Rekomendasi dokter/bidan diharapkan dapat membuat terang perkara terutama jika Dispensasi Kawin diajukan atas alasan kehamilan, mengingat terdapat perkara di mana anak mengaku hamil atau disuruh mengaku hamil, walaupun kehamilan itu tidak terjadi, dengan tujuan permohonan Dispensasi Kawin dikabulkan. Rekomendadsi dari P2TP2A atau lembaga pendamping juga diharapkan dapat membantu hakim dalam menyusun penetapan terutama untuk mengidentifikasi adanya paksaan atau kekerasan yang dialami oleh anak yang dimintakan Dispensasi Kawin.
Benteng Lainnya
Menilik materi muatan dalam Perma tersebut, tentu tidaklah keliru apabila Perma ini diharapkan dapat meminimalisasi perkawinan usia anak yang akan dilakukan. Oleh karena itu, hakim di seluruh pengadilan negeri dan pengadilan agama di tanah air diharapkan menginternalisasi Perma ini untuk diterapkan dalam pemeriksaan perkara Dispensasi Kawin. Mengingat UU Perkawinan masih membuka pintu Dispensasi Kawin di mana hal ini merupakan kewenangan pengadilan untuk mengabulkan atau tidak mengabulkan, Perma ini pada akhirnya merupakan benteng terakhir untuk meminimalisasi perkawinan usia anak yang diajukan kepada pengadilan.
Namun demikian, tidak dapat dipungkiri bahwa masih terdapat kemungkinan adanya perkawinan usia anak yang tidak dimohonkan Dispensasi kepada pengadilan.
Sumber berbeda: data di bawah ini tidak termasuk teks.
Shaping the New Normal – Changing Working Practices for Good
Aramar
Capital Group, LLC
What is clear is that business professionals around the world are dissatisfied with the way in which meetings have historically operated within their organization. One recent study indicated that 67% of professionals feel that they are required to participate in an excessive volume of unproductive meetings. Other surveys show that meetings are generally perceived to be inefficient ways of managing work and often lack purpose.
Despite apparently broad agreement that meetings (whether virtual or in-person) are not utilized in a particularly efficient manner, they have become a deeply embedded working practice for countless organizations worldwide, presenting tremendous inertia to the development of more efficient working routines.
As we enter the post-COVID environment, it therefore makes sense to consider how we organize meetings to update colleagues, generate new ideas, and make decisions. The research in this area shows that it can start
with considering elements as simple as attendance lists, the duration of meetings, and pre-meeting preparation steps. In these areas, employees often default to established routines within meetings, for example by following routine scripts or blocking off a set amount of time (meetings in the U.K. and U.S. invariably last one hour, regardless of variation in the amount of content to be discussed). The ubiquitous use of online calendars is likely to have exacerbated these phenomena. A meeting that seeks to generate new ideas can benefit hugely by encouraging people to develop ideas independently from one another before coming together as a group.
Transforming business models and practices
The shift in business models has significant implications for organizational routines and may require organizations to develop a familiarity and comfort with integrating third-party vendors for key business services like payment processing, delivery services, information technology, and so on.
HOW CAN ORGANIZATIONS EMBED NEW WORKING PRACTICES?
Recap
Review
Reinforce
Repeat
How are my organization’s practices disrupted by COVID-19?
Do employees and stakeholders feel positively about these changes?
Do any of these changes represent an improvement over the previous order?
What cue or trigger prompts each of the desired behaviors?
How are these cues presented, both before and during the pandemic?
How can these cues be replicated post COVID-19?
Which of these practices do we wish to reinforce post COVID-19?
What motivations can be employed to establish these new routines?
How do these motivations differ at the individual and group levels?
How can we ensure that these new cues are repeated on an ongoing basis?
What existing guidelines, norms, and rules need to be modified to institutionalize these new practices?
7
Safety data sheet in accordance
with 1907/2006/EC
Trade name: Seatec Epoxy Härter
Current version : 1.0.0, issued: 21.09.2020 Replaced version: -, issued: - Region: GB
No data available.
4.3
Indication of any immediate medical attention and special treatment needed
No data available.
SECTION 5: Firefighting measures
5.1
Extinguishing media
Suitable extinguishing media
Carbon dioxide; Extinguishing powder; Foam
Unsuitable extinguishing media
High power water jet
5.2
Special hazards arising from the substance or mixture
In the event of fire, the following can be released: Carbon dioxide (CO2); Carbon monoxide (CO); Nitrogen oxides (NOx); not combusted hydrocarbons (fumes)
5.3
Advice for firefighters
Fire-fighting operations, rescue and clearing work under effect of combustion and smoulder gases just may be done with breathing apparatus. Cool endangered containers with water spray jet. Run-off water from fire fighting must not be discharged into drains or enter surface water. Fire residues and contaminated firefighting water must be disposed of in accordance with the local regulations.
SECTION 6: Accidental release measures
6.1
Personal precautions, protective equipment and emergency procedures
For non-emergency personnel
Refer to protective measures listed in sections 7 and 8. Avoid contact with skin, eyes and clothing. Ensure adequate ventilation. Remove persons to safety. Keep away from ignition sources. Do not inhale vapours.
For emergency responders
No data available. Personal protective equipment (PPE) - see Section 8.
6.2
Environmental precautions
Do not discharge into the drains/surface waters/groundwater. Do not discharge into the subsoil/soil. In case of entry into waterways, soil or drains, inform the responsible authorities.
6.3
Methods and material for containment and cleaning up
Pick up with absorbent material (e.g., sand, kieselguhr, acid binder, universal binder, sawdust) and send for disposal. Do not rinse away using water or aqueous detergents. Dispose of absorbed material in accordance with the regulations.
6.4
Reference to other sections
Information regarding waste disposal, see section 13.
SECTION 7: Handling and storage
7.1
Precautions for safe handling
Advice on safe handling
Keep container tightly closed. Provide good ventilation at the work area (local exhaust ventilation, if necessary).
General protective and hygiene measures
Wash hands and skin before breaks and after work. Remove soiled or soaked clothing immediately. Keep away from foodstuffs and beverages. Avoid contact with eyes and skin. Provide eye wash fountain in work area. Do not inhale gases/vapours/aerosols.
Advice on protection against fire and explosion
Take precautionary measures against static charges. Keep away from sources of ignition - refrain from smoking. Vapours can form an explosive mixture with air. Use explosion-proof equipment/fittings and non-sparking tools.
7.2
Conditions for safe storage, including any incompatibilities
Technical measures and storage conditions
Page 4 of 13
Misalnya perkawinan dilakukan tanpa pencatatan perkawinan atau terdapat pemalsuan identitas sehingga usia perempuan yang akan dikawinkan dibuat lebih tua dari usia sebenarnya. Dalam hal ini, diperlukan perangkat lain untuk membendung agar perkawinan usia anak tidak terjadi, termasuk melalui pendidikan dan pengentasan kemiskinan.[]
Ema Mukarramah
Pernah mengabdi di Komnas Perempuan sebagai Koordinator Divisi Reformasi Hukum dan Kebijakan 2012-2018.